Compensation for the 10 highest-paid executives at not-for-profit insurer Blue Shield of California totaled $14 million in 2011 and was nearly unchanged from 2010, according to rate filings with the state Department of Insurance, the Los Angeles Times reports.
A spokesperson for Blue Shield said new rules under the federal health reform law had no bearing on executives' pay.
Last year, the state began requiring health insurers to report their executives' pay to help regulators scrutinize premium increases.

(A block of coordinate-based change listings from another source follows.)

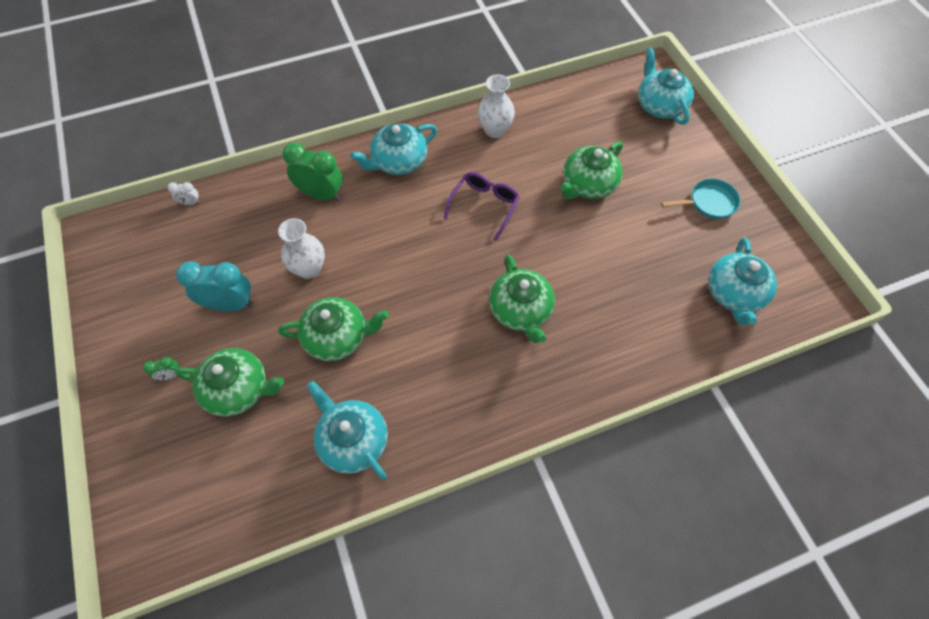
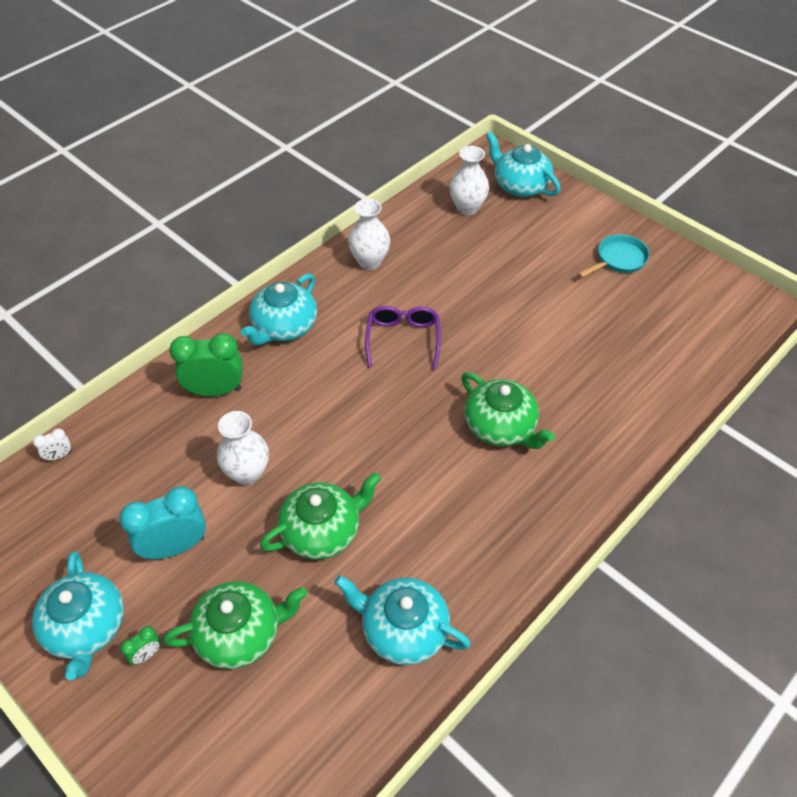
camera: 25 degrees left, 10 degrees down
green teapot [560,142,623,199] -> none
turquoise teapot [708,237,777,325] -> turquoise teapot moved to [32,551,124,680]
none -> white vase [449,146,489,216]

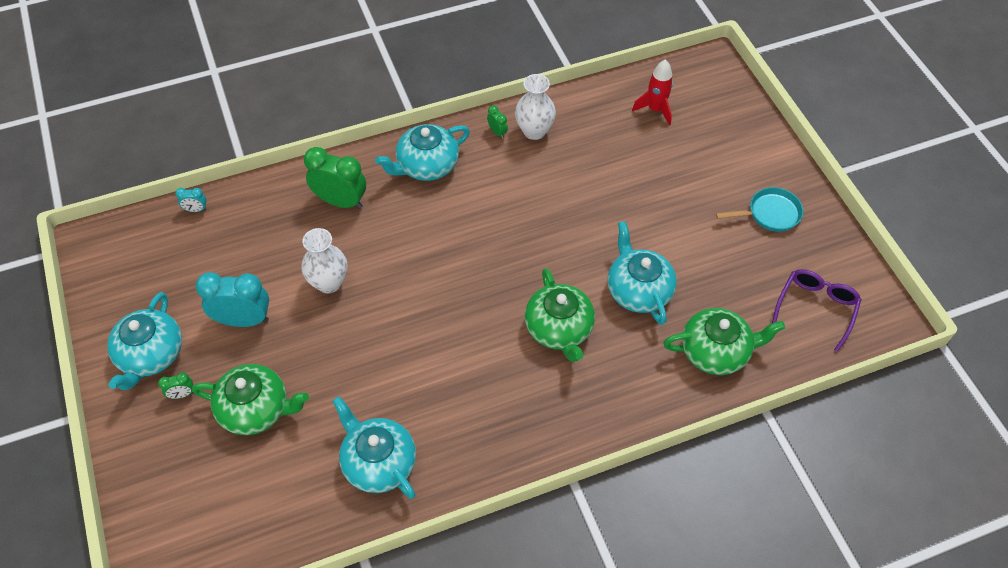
camera: 25 degrees right, 5 degrees up
white clock [33,428,72,461] -> turquoise clock [175,188,207,212]
green teapot [260,473,381,560] -> green teapot moved to [663,308,785,375]
purple glasses [365,306,441,369] -> purple glasses moved to [772,269,862,352]
white vase [449,146,489,216] -> red rocket [632,59,673,125]
turquoise teapot [486,132,561,197] -> turquoise teapot moved to [607,221,677,325]
none -> green clock [487,105,508,139]

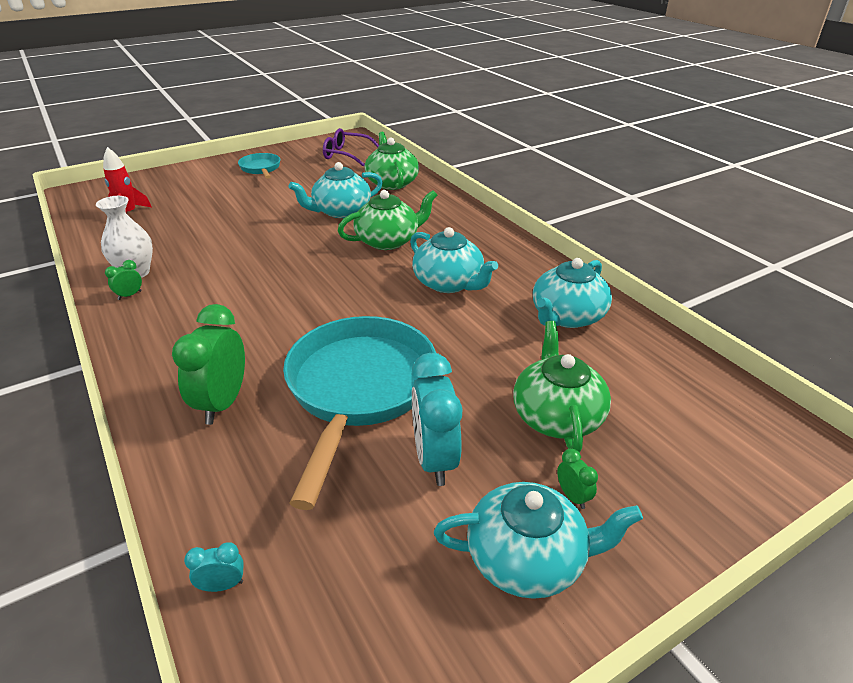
camera: 100 degrees left, 20 degrees down
turquoise clock [175,188,207,212] -> turquoise clock turned 90 degrees counterclockwise [184,542,244,592]
white vase [301,228,348,293] -> turquoise pan [283,316,436,510]
turquoise teapot [375,124,470,181] -> turquoise teapot moved to [410,227,498,293]

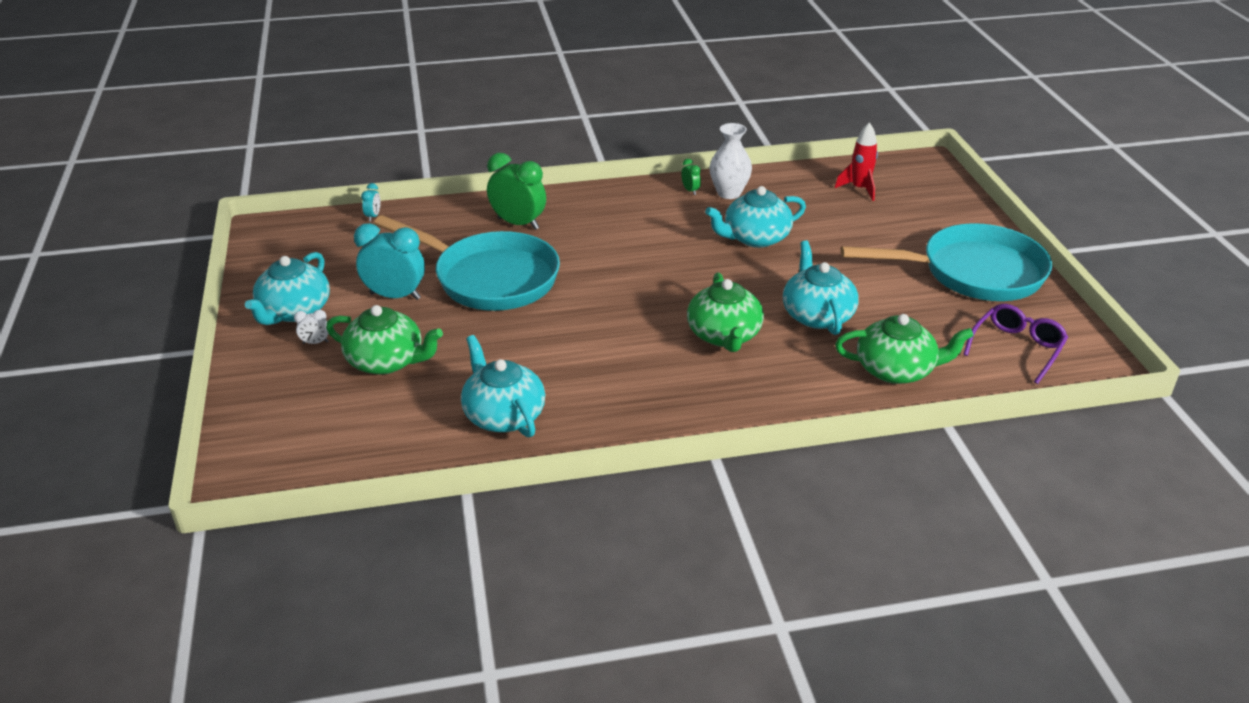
camera: 110 degrees right, 0 degrees up
turquoise pan [238,153,280,179] -> turquoise pan [841,223,1052,301], size x2.12
turquoise teapot [410,227,498,293] -> turquoise teapot moved to [705,186,806,248]
green clock [557,448,598,509] -> white clock [294,310,329,344]

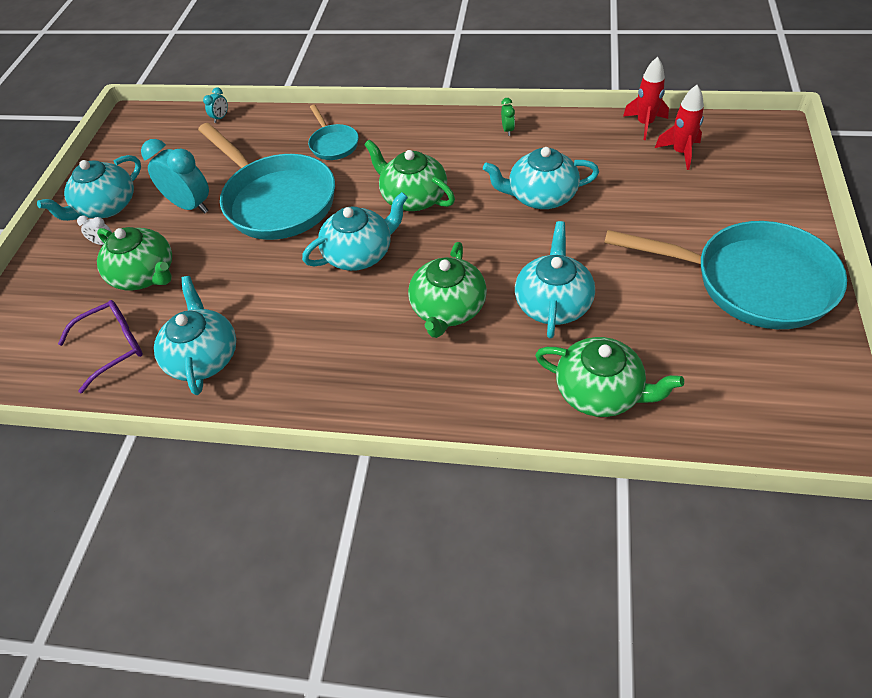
camera: 25 degrees right, 15 degrees up
green clock [487,153,546,230] -> turquoise pan [308,105,359,160]
white vase [709,123,752,199] -> none
purple glasses [963,304,1068,384] -> purple glasses moved to [58,300,143,393]
none -> turquoise teapot [302,192,408,271]
none -> green teapot [364,140,455,211]
none -> red rocket [623,57,669,140]

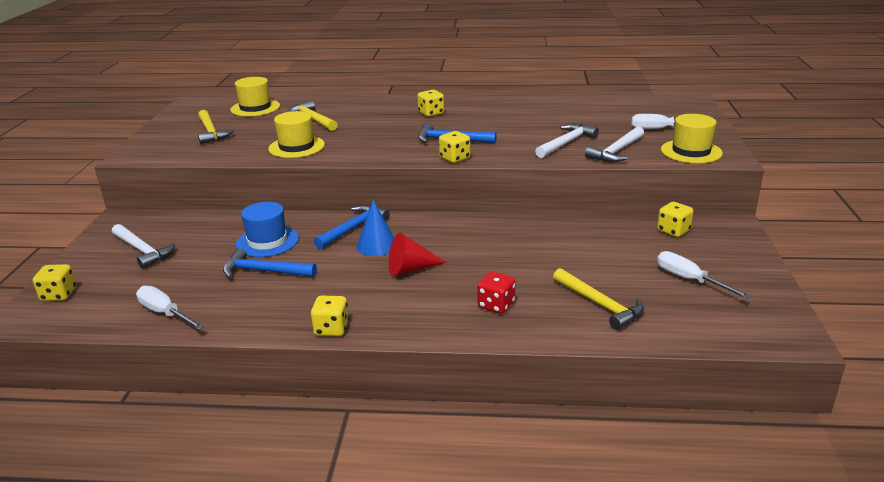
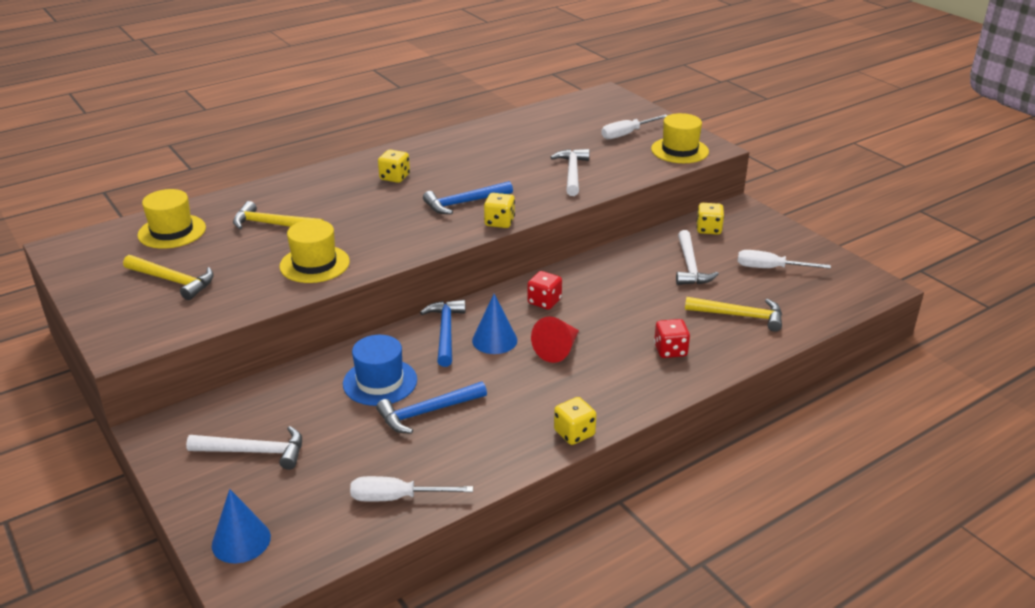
camera: 40 degrees left, 5 degrees up
yellow dice [33,264,76,301] -> blue cone [212,489,271,563]
white hammer [585,127,644,162] -> white hammer moved to [676,230,719,285]
none -> red dice [527,271,562,310]

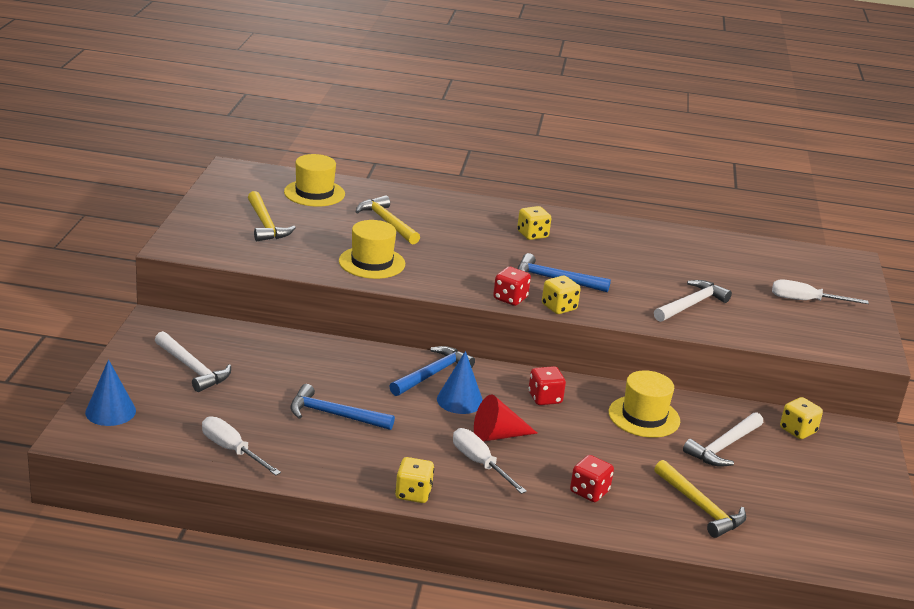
camera: 40 degrees right, 5 degrees down
blue hat [343,335,417,406] -> none
yellow hat [651,113,709,163] -> yellow hat moved to [609,370,680,438]
white screwdriver [738,250,831,269] -> white screwdriver moved to [453,428,527,494]
none -> red dice [493,267,531,306]

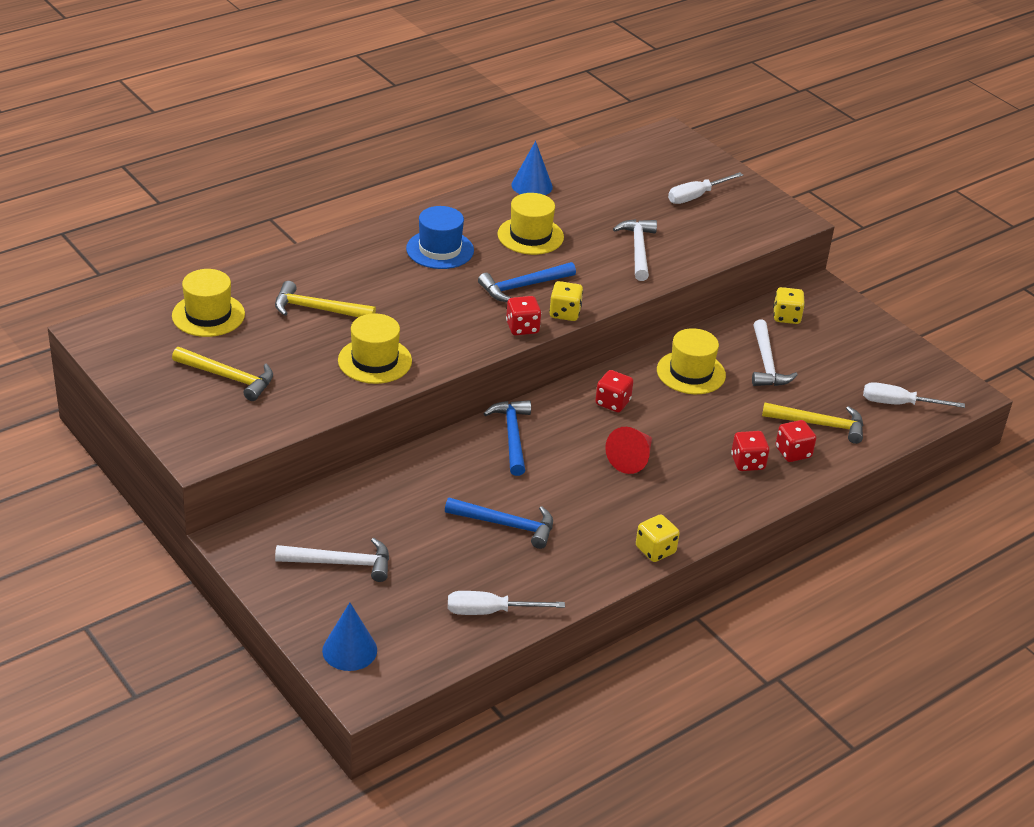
camera: 45 degrees left, 10 degrees up
blue hammer [290,384,395,430] -> blue hammer turned 135 degrees counterclockwise [445,498,553,549]
blue cone [437,351,483,414] -> blue cone moved to [511,141,553,195]
white screwdriver [453,428,527,494] -> white screwdriver moved to [863,382,965,408]
yellow dice [517,206,551,240] -> blue hat [406,206,474,269]
none -> yellow hat [497,193,564,255]
none -> red dice [775,420,816,462]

The federal health reform law's medical-loss ratio rule places limits on how much of policyholders' premiums can be spent on salaries, expenses and administration (Terhune, Los Angeles Times, 8/11).
The rule stipulates that private insurers must spend at least 80% in the individual market or 85% in the group market of premium dollars on direct medical costs (California Healthline, 8/1).
As a result of the rule, Blue Shield issued $10.8 million in rebates to policyholders last month.
Blue Shield Rate Filing
According to rate filings, Bruce Bodaken, chair and CEO of Blue Shield, earned $4.6 million in 2011, or 1% less than he did in 2010.
A Blue Shield spokesperson said that compensation for executives was similar to 2010 because the insurer "made comparable progress on our goals for the year."
Other 2011 Rate Filings
According to 2011 filings from other insurers:
- Health Net paid its CEO Jay Gellert $10.3 million in salary, stock awards and other compensation, a 35% increase from 2010;
- UnitedHealth Group paid its CEO Stephen Hemsley $13.4 million in salary, stock awards and other compensation, a 24% increase from 2010; and
- WellPoint paid its CEO Angela Braly $13.3 million in salary, stock awards and other compensation, a decrease of 2% from 2010 (Los Angeles Times, 8/11).